Great simple easy to understand post ! Thanks
However amongst the list, where and how would 301s and 302s fit in? does 302 hold much impact although they are temp re-directs? What about 301s will the crawler really see it as a perm re-direct or will it judge according to the 301 status it has?
Love the graphic!
Bot behaviour data supports what you've posted. I'm tracking bot activity on a number of sites and have noticed that although Google is visiting us several hundred times a day, for our more established site (over 10yrs old) any new pages we post gets crawled and immediately indexed. As for the recently launched sites, although bot activity is present, indexing is another matter where only a small percentage of pages are kept in the index.
This type of indexing behaviour is really apparent in newer sites where number of indexed pages fluctuate on a daily basis.
I sometimes forget how complicated the indexes are. Thanks for re-teaching me.
Does anyone know how to setup the "# of pages that received at least one visit from search engine X" metric in Google Analytics? I'm new to GA and SEO, so please pardon my ignorance.
Hi EndingPop
one way to see this is to go into a report,
select >Traffic Sources
select > Search Engines
then in the 'dimension' drop-down select > Landing Page
You'll get a report titled something like "Search sent 14,282 total visits via 571 landing pages", and of course detail on those visits.
If you're running any pay-per-click campaigns you'll also need to hit the 'Non-Paid' link to filter them out.
Michael
Thanks for your help, stream!
Anyone tried to create any relations between # of pages that received at least one visit X # of pages indexed by Google (using site: operator) ?
Not exactly, but depending on why you want to do that, this might help you anyway....

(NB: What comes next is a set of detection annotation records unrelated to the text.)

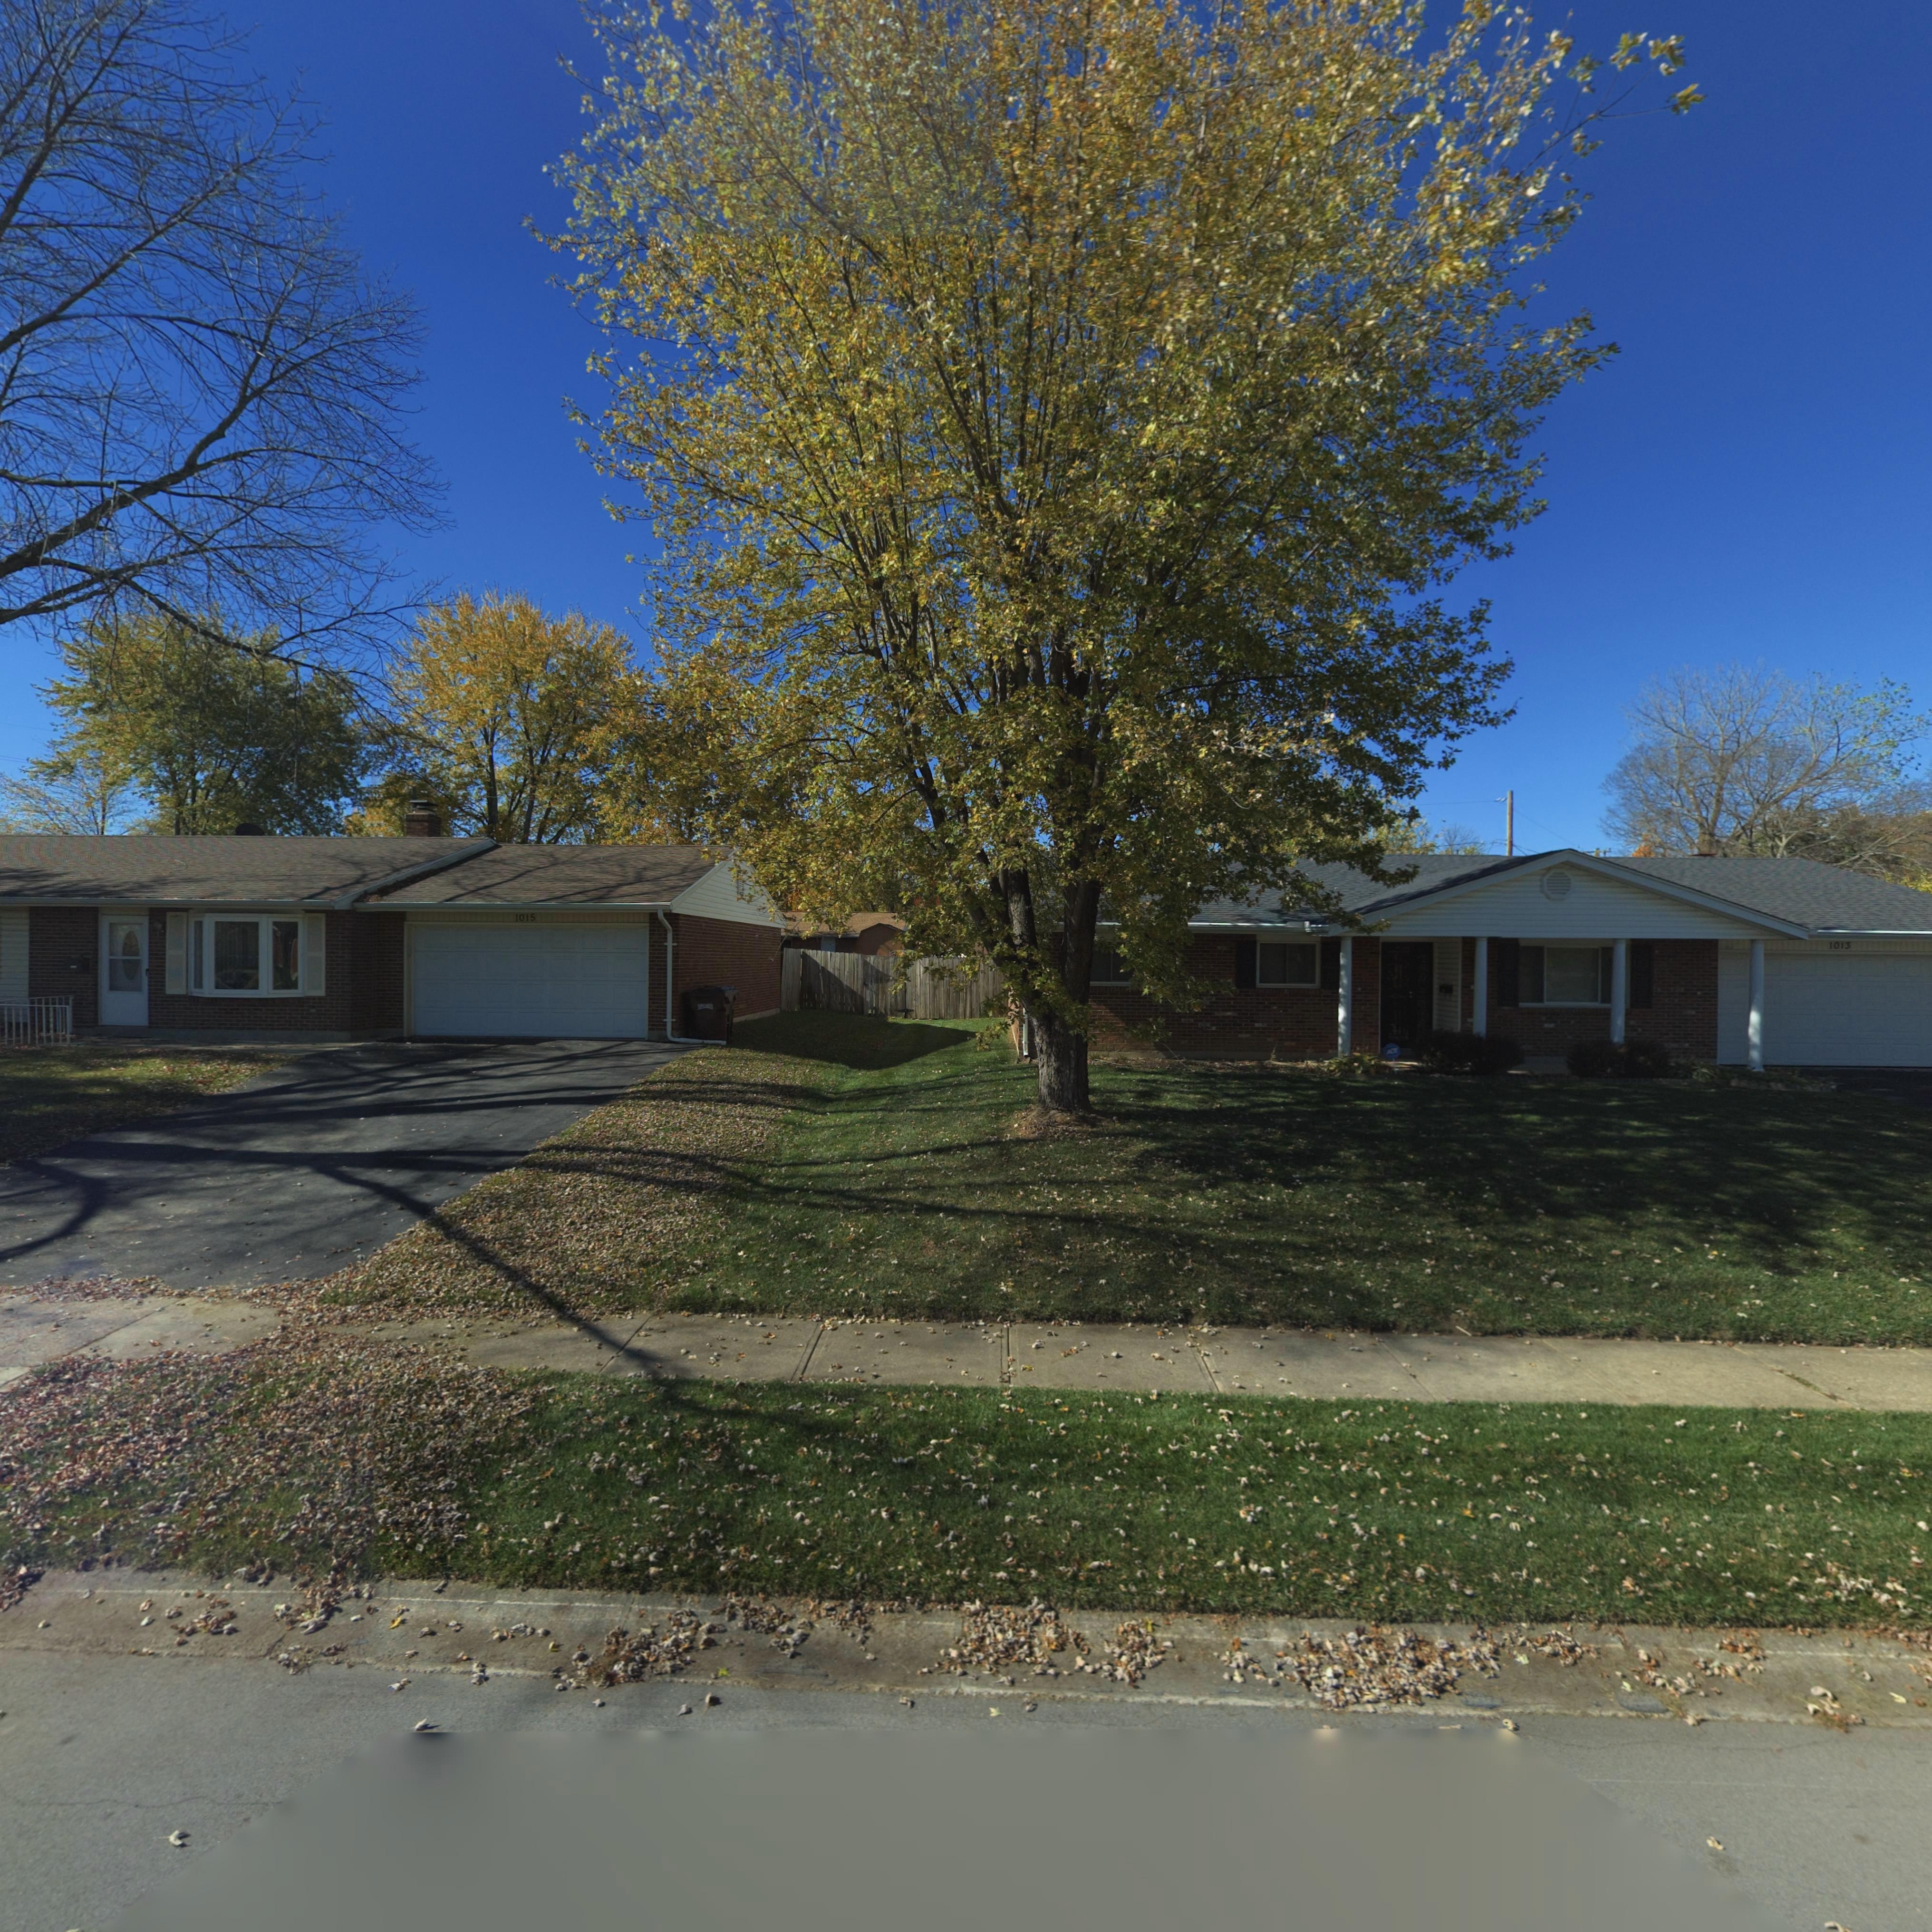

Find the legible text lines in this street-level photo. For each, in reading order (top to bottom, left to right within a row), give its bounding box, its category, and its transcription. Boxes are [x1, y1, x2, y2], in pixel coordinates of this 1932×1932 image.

[515, 913, 536, 922] StreetNumber: 1015
[1828, 940, 1851, 950] StreetNumber: 1013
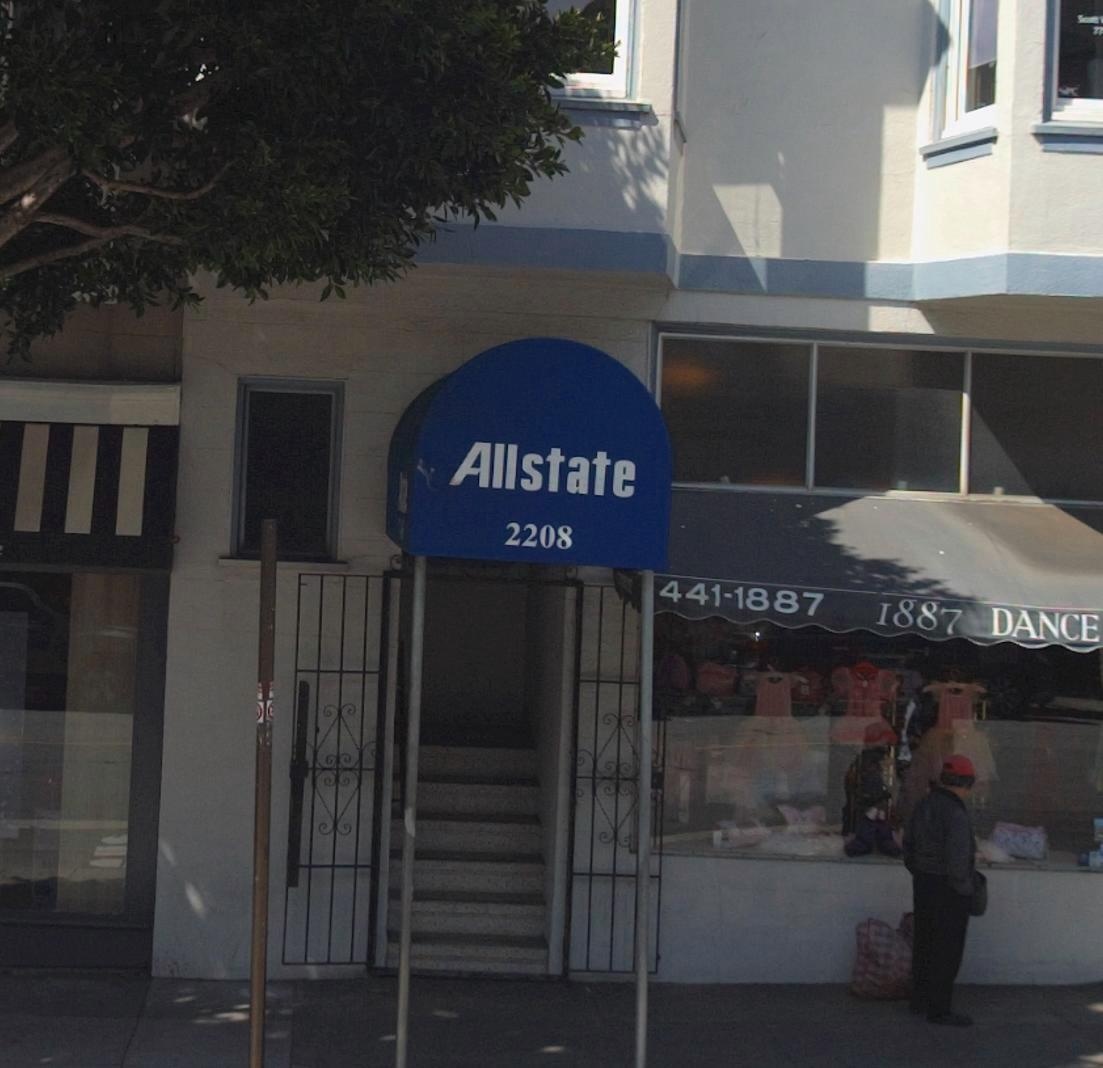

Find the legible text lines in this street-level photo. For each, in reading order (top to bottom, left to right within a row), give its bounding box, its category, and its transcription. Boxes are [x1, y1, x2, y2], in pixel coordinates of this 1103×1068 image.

[446, 440, 636, 499] BusinessName: Allstate
[503, 521, 573, 550] StreetNumber: 2208
[658, 579, 826, 617] None: 441-1887
[874, 598, 966, 635] StreetNumber: 1887
[991, 607, 1100, 643] BusinessName: DANCE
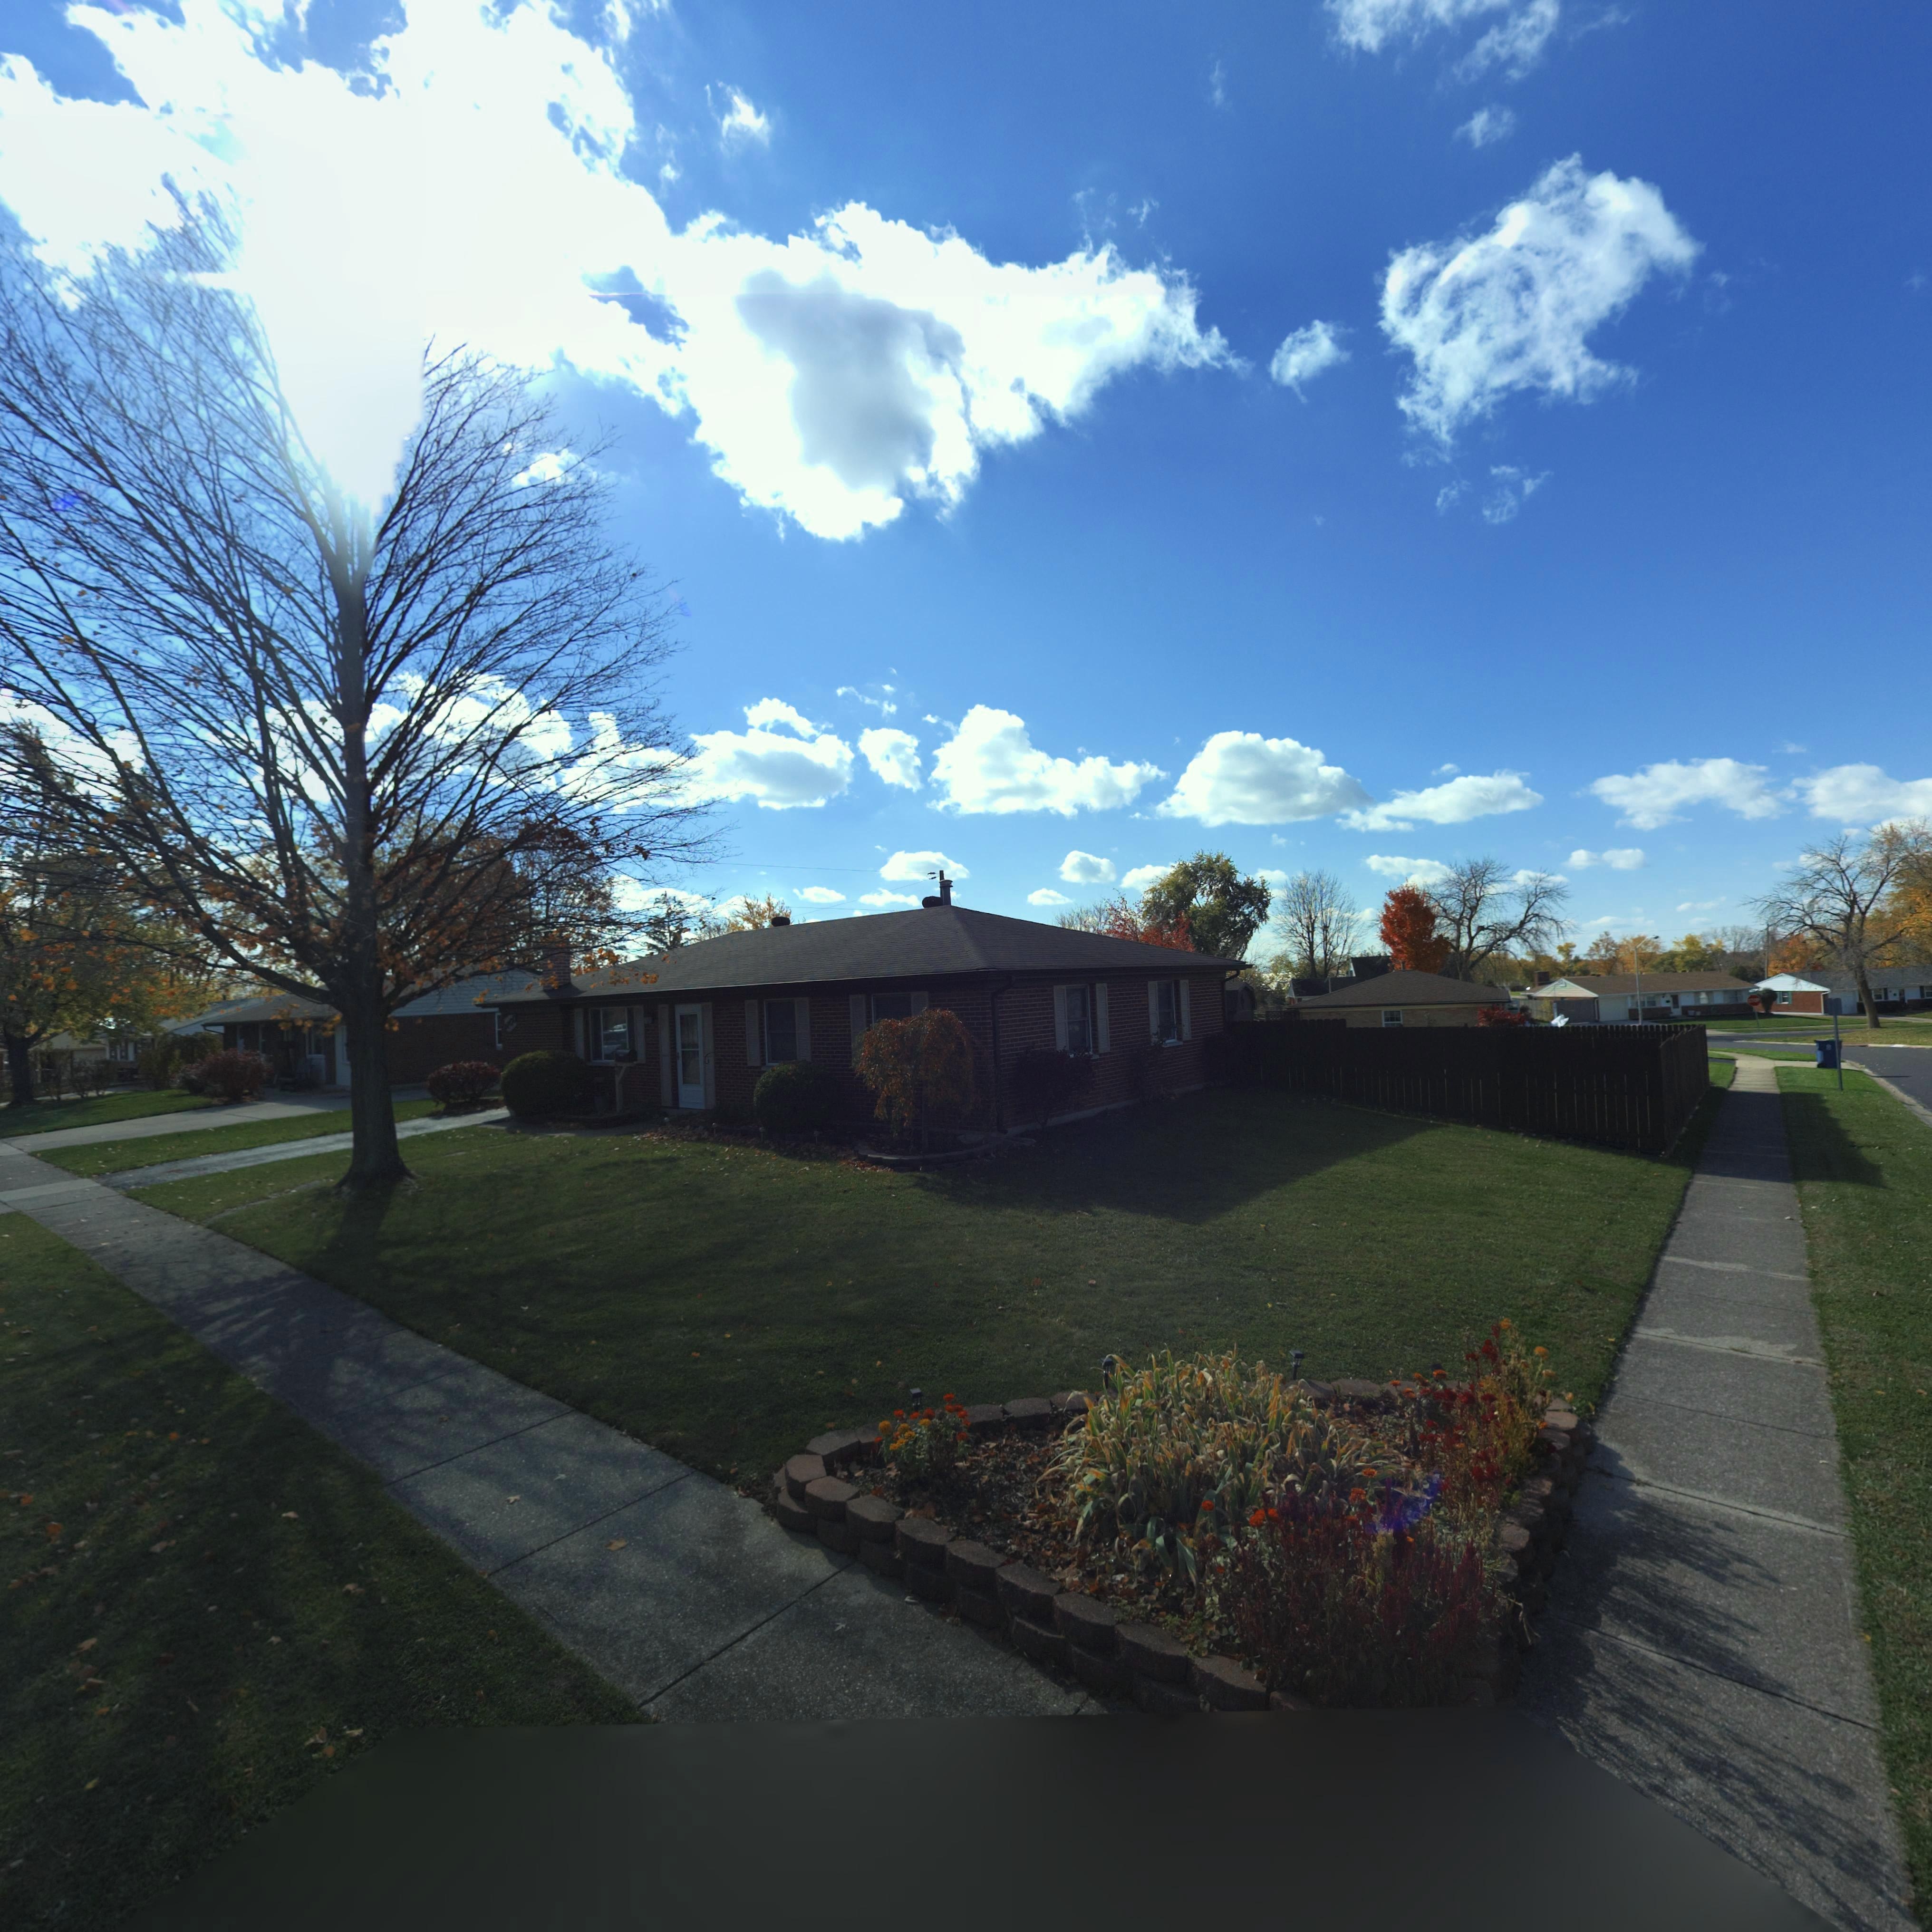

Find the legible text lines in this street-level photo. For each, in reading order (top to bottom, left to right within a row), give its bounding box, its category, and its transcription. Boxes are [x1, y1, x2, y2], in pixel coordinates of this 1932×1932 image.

For a site that's always growing (or shrinking) in pages, # pages yielding organic traffic won't give you the whole picture as far as trending is concerned.
But you can take that metric and turn it into a KPI (key performance indicator) by relating it to the raw number of pages in your site to get % pages yielding organic traffic. Then you can watch the percentage trending to see if your ability to get pages indexed is getting better or worse which is probably a better measure of SEO performance.
Admittedly that's not directly related to the # pages indexed by Google (as you mentioned) but you may find it useful. What exactly was it you were trying to understand by relating those two things?
i liked the post and the grading system i dont know why everyone is making comments about the grading i could tell what you meant
i know this will knock me even farther from my 100 points but why the thumbs down on this? my other post got 2 downs two and i dont get it
If there is a outlink,index later or not! Page with outlink(point other sites) be indexed maybe have high rank.so internal page without outlink will be indexed faster.